■ **WHAT THE TASK ASKS**:
Could you continue the commit diff that adds the MergedReplicatedLinear class, starting right after its last line?

【Inference Optimize】Update MergedReplicatedLinear for DSK qkv_a_proj_with_mqa. (#3673)

* support MergedReplicatedLinear * update MergedReplicatedLinear to support DSK_wint4 V1_load * update model name * update linear class * fix * fix v0 moe_bias load --------- Co-authored-by: bukejiyu <52310069+bukejiyu@users.noreply.github.com>
2025-10-05 08:37:06 +08:00 · 2025-09-05 12:16:05 +08:00
parent b23fc654d9
commit 41aee08982
4 changed files with 102 additions and 4 deletions
--- a/fastdeploy/model_executor/layers/linear.py
+++ b/fastdeploy/model_executor/layers/linear.py
@@ -298,6 +298,76 @@ class ReplicatedLinear(LinearBase):
        )


+class MergedReplicatedLinear(ReplicatedLinear):
+    """
+    MergedReplicatedLinear linear layer.
+    """
+
+    def __init__(
+        self,
+        fd_config: FDConfig,
+        prefix: str = "",
+        input_size: int = None,
+        output_sizes: list[int] = None,
+        with_bias: bool = False,
+        add_bias: bool = False,
+        skip_quant: bool = False,
+        weight_dtype: str = "",
+        weight_key: str = "",
+    ):
+        """
+        Initializes a mergedreplicated linear layer.
+        Args:
+            fd_config (FDConfig): Inference-related parameters.
+            prefix (str): Unique name of the layer, used to name internal attributes.
+                Can be arbitrarily named.
+            input_size (int): Number of input features. Defaults to None.
+            output_sizes (list[int]): Number of output features list. Defaults to None.
+            with_bias (bool): Whether to include bias or not. Defaults to False.
+            add_bias (bool): Whether to add bias in the current layer or in the pre/post layer. Defaults to False.
+            skip_quant (bool): Whether to skip quantization. Defaults to False.
+        """

■ **MATERIAL SUPPLIED**:
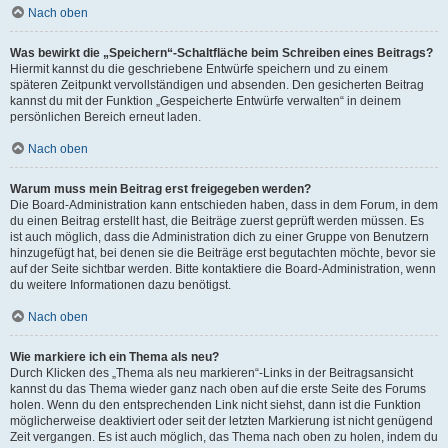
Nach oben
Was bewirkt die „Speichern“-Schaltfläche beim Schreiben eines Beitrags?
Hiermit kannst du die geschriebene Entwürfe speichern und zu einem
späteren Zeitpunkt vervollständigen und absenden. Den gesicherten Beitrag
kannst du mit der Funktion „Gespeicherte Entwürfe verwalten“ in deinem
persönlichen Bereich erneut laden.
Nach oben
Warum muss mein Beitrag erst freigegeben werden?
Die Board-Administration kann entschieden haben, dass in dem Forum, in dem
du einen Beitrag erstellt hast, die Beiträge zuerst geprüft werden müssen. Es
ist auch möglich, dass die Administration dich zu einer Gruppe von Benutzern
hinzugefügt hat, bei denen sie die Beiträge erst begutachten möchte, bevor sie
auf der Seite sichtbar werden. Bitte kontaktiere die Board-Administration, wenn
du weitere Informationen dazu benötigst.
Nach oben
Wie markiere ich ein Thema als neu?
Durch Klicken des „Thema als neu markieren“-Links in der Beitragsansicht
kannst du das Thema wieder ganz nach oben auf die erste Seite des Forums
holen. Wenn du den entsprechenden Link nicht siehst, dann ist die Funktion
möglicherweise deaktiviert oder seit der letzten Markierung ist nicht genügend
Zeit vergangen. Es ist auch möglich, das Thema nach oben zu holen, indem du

* * *

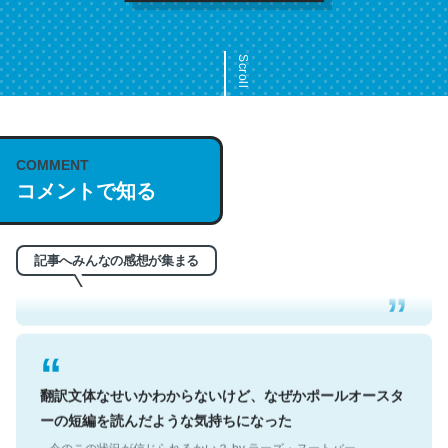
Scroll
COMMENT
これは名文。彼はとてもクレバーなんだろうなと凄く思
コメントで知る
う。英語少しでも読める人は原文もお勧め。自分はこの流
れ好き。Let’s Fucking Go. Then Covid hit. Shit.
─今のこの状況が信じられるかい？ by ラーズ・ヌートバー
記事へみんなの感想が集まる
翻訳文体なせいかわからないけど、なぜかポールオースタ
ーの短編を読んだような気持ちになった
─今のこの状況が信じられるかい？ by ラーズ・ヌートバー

--

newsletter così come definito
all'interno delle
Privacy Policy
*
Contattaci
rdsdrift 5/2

■ **EXERCISE ANSWER**:
+        super().__init__(
+            fd_config=fd_config,
+            prefix=prefix,
+            input_size=input_size,
+            output_size=sum(output_sizes),
+            with_bias=with_bias,
+            add_bias=add_bias,
+            skip_quant=skip_quant,
+            weight_dtype=weight_dtype,
+            weight_key=weight_key,
+        )
+        self.output_sizes = output_sizes
+
+    def weight_loader(self, param, loaded_weight, loaded_shard_id: Optional[str] = None):
+        model_format = getattr(param, "model_format", "")
+        loaded_weight = get_tensor(loaded_weight)
+
+        if model_format == "torch":
+            loaded_weight = loaded_weight.transpose([1, 0])
+
+        assert loaded_shard_id in ["q_a", "kv_a"]
+        if not param._is_initialized():
+            param.initialize()
+
+        if loaded_shard_id == "q_a":
+            param_shard_offset = 0
+            param_shard_size = self.output_sizes[0]
+        else:
+            # loaded_shard_id == "kv_a"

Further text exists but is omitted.